## [INSTRUCTIONS TO FOLLOW]
In the copy, include every entry exactly but none of the images.

## [EXERCISE INPUTS]

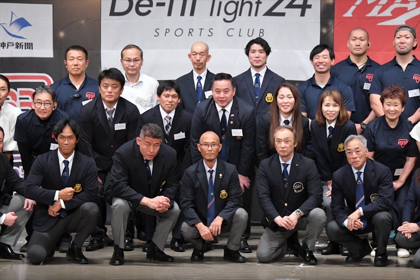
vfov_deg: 7.3
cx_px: 210
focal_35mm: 187
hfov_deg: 11.0
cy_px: 140
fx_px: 2181
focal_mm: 125
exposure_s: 1/400
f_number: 5.6
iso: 6400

## [TASK SOLUTION]
vfov_deg: 7.3
cx_px: 210
focal_35mm: 187
hfov_deg: 11.0
cy_px: 140
fx_px: 2181
focal_mm: 125
exposure_s: 1/400
f_number: 5.6
iso: 6400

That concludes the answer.